THE ACCIDENTAL. By Ali Smith. 306pp. Hamish Hamilton. Pounds 14.99. 0 241 14190 7
Ali Smith plays games with films, photographs and verse
In a recent newspaper article, Ali Smith and Toby Litt defended the selection of writers they had chosen for inclusion in their New Writing 13 anthology.
They were looking, they explained, for a different sort of newness. Not so much "originality", for that "is only proven over time, paradoxically", but "writing that renews language itself, or battles with the old shapes of things". Such battling is clearly found in The Accidental. Smith's third novel -each of her previous novels has been preceded and followed by a short-story collection -seems to be reworking old shapes and old questions in every way.

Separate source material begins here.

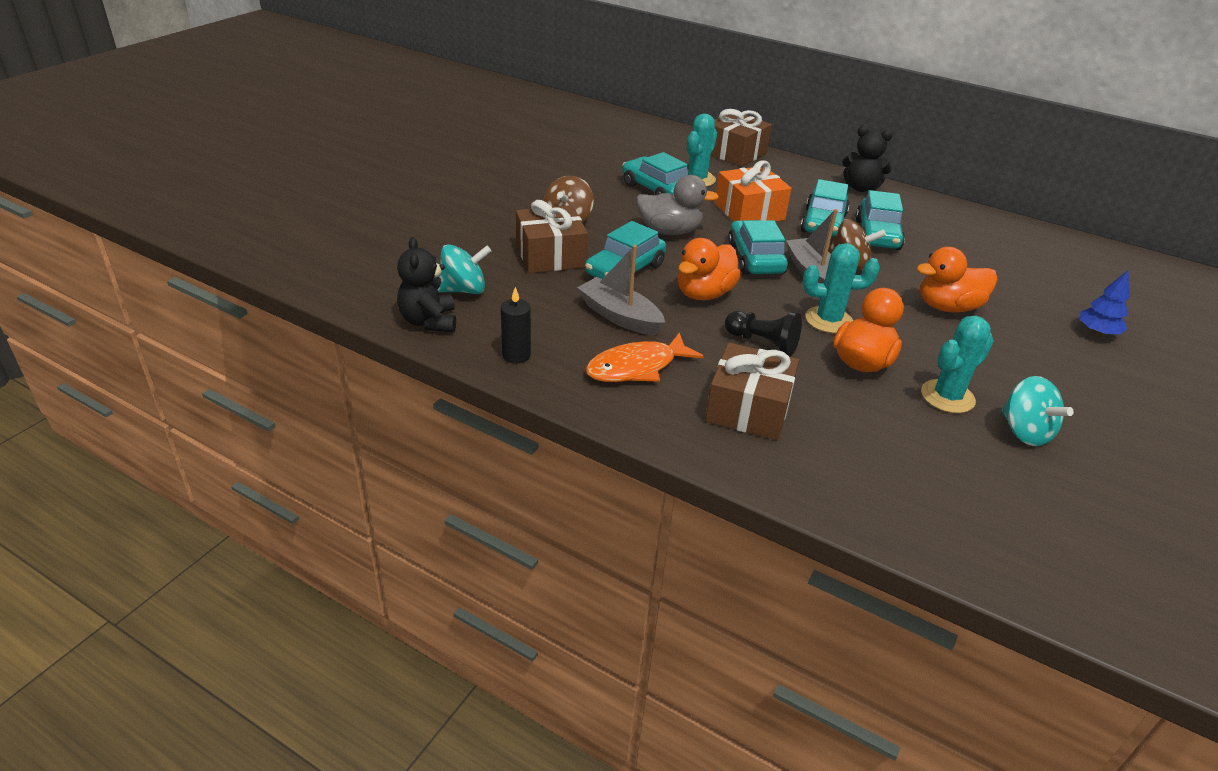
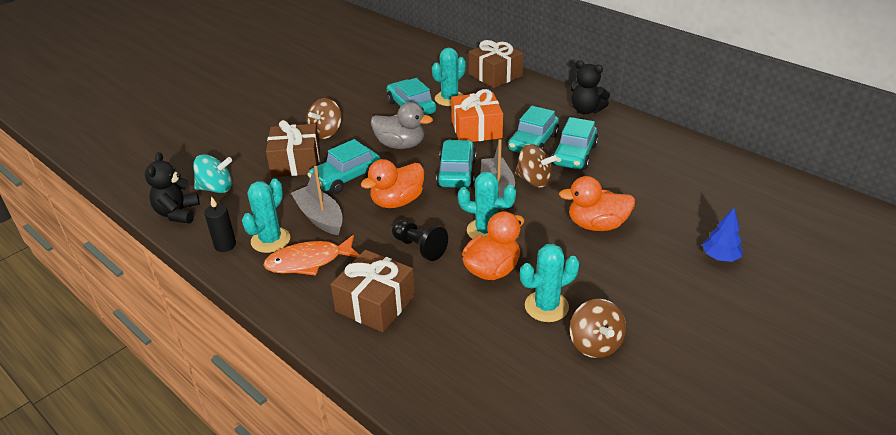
camera: 15 degrees right, 0 degrees up
(572, 346) = (270, 240): none -> turquoise cactus
(1024, 432) = (595, 344): turquoise spinning top -> brown spinning top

This allusive, ambitious and formally acrobatic work sets out to explore questions of contingency, the value of particularity and the moral status of narrative.
In this, Smith's clearest debt seems to be to the models laid down by the existential writing of the late 1960s, and, in particular, to the writings of Iris Murdoch.

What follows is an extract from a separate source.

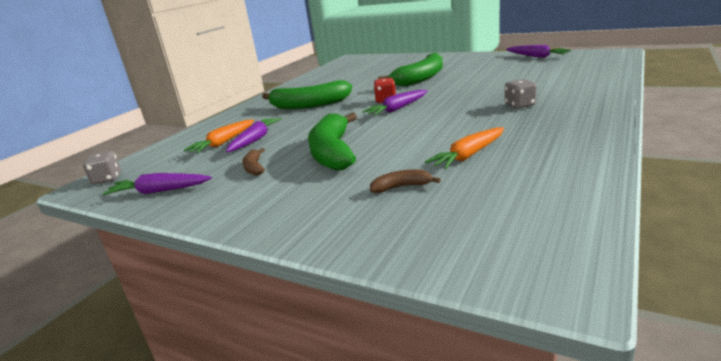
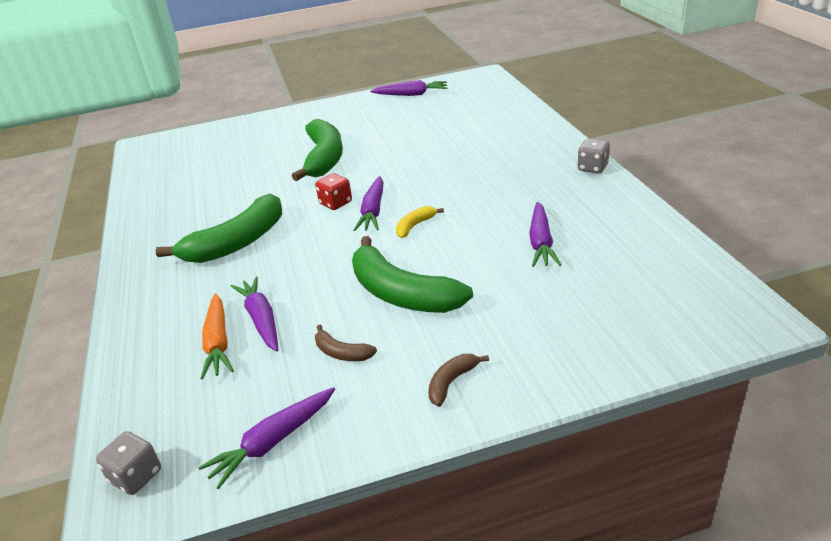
camera: 45 degrees left, 10 degrees up
(401, 187) = (539, 299): brown banana -> brown banana (451, 382)
(405, 122) = (414, 226): none -> yellow banana
(468, 155) = (541, 242): orange carrot -> purple carrot
(519, 105) = (495, 168): grey dice -> grey dice (592, 168)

Smith's interest in writing's ethical imperative is clear from the first of her novel's epigraphs, taken from The Shape of a Pocket by John Berger (2000):
"Between the experience of living a normal life at this moment on the planet and the public narratives being offered to give a sense to that life, the empty space, the gap, is enormous". But while this offers a starting point for an analysis of The Accidental, it is a novel that, like many of Smith's works, questions the very notion of a beginning. The Berger epigraph jostles against snatches from Jane Austen, Sophocles and Charlie Chaplin, and on the preceding page there is a photograph of a large sheep gazing through a chain link fence.
Its expression is both challenged and challenging -balefully longing and faintly irritated.
Such emotional challenges are in tune with the reader's experience of the novel.
We begin with a frame narrator, the mysterious Alhambra, who was conceived on a table in a cinema cafe in 1968, the product of "literally millions of possibilities".